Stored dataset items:
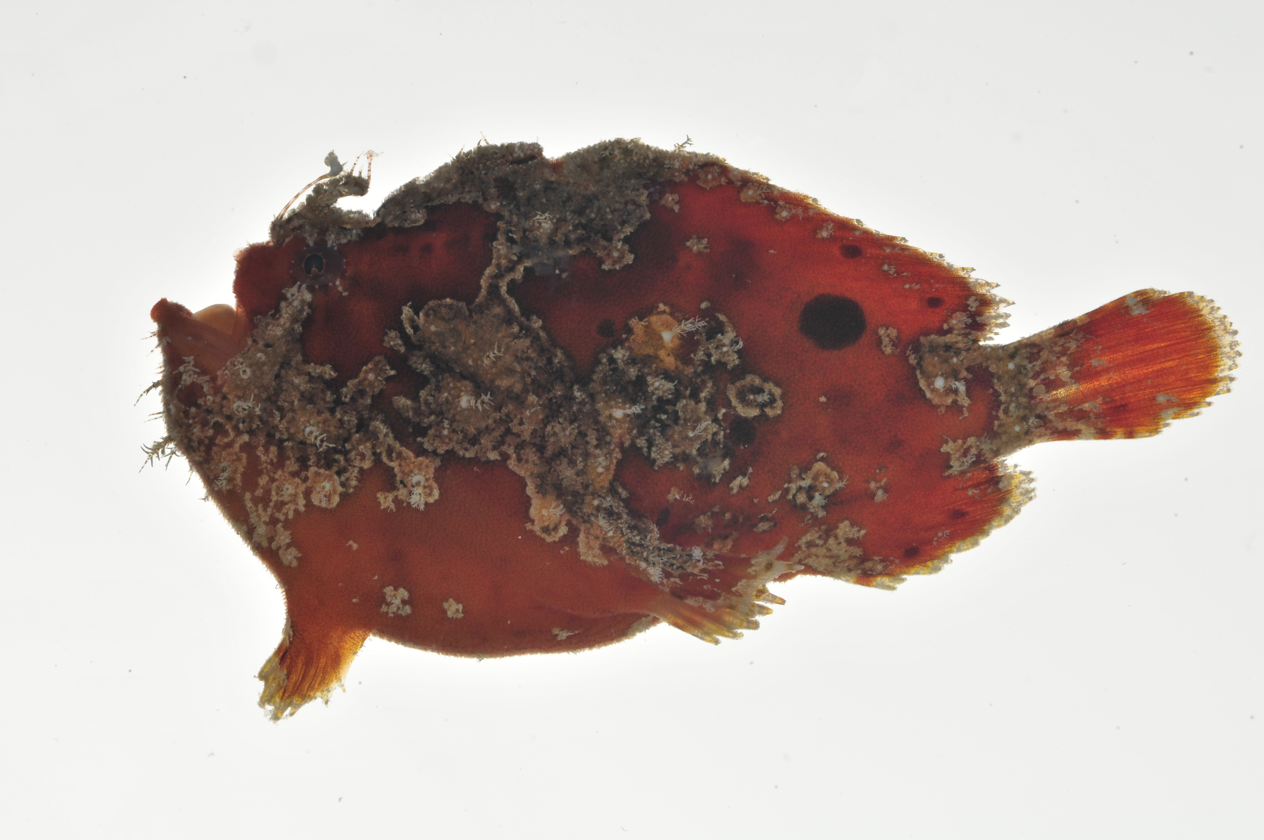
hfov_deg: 13.1
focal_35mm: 158
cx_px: 632
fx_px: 5523
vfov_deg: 8.7
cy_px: 420
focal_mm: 105
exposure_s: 1/60
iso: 200
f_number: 18
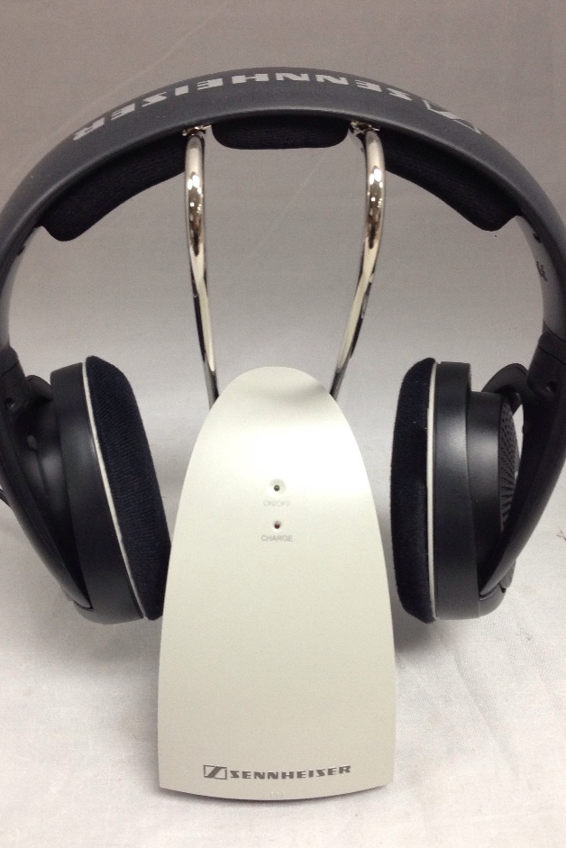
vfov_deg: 54.4
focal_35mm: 35
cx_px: 277
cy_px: 430
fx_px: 825
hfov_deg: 37.9
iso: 125
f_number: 2.4
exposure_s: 1/20
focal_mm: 4.12
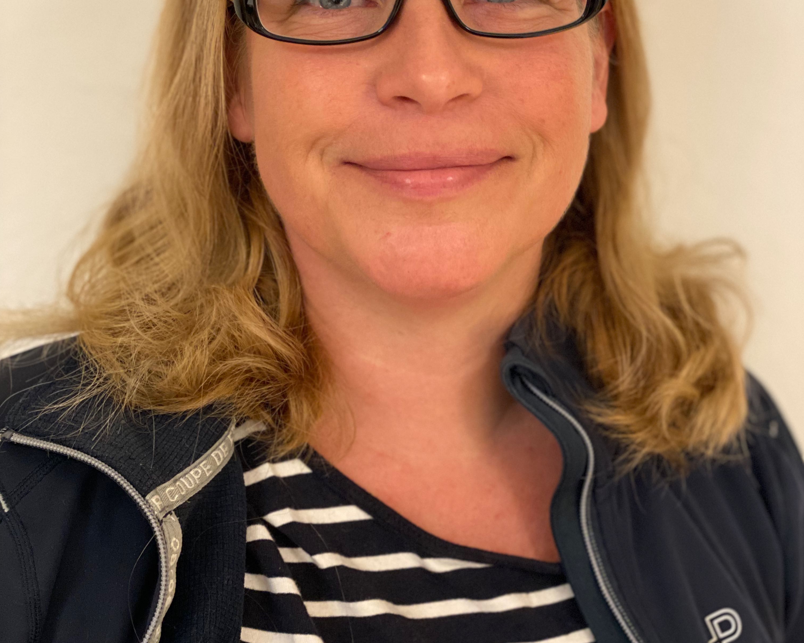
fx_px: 1618
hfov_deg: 27.9
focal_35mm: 68
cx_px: 403
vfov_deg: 22.3
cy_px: 183
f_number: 2
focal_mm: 6
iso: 250
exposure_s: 1/33
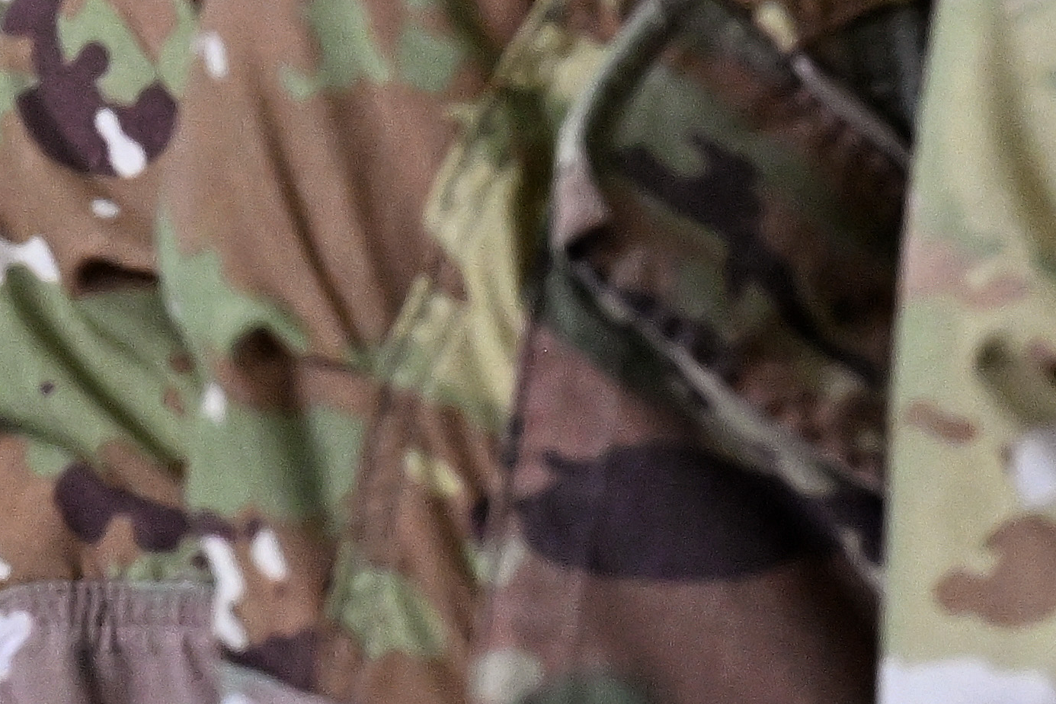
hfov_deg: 1.9
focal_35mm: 1072
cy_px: 1373
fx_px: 31443
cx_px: -786
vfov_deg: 1.3
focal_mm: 180
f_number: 9
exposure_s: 1/100
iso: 3200
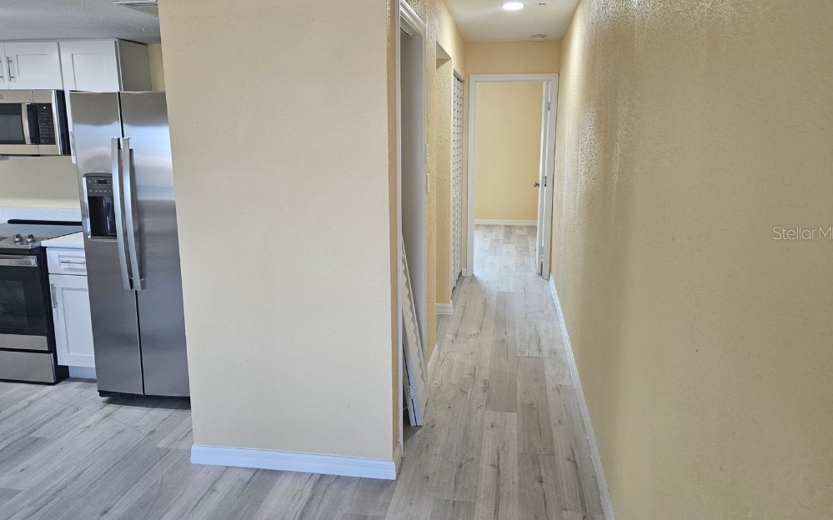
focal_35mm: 25
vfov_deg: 49.2
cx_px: 424
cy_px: 232
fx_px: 567
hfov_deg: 72.5
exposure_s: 1/120
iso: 200
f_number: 1.8
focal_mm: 5.4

What to do: Every entry above needs to be copied exactly, apart from its pictures.

Expected output:
hfov_deg: 13.1
focal_35mm: 158
cx_px: 632
fx_px: 5523
vfov_deg: 8.7
cy_px: 420
focal_mm: 105
exposure_s: 1/60
iso: 200
f_number: 18
vfov_deg: 54.4
focal_35mm: 35
cx_px: 277
cy_px: 430
fx_px: 825
hfov_deg: 37.9
iso: 125
f_number: 2.4
exposure_s: 1/20
focal_mm: 4.12
fx_px: 1618
hfov_deg: 27.9
focal_35mm: 68
cx_px: 403
vfov_deg: 22.3
cy_px: 183
f_number: 2
focal_mm: 6
iso: 250
exposure_s: 1/33
hfov_deg: 1.9
focal_35mm: 1072
cy_px: 1373
fx_px: 31443
cx_px: -786
vfov_deg: 1.3
focal_mm: 180
f_number: 9
exposure_s: 1/100
iso: 3200
focal_35mm: 25
vfov_deg: 49.2
cx_px: 424
cy_px: 232
fx_px: 567
hfov_deg: 72.5
exposure_s: 1/120
iso: 200
f_number: 1.8
focal_mm: 5.4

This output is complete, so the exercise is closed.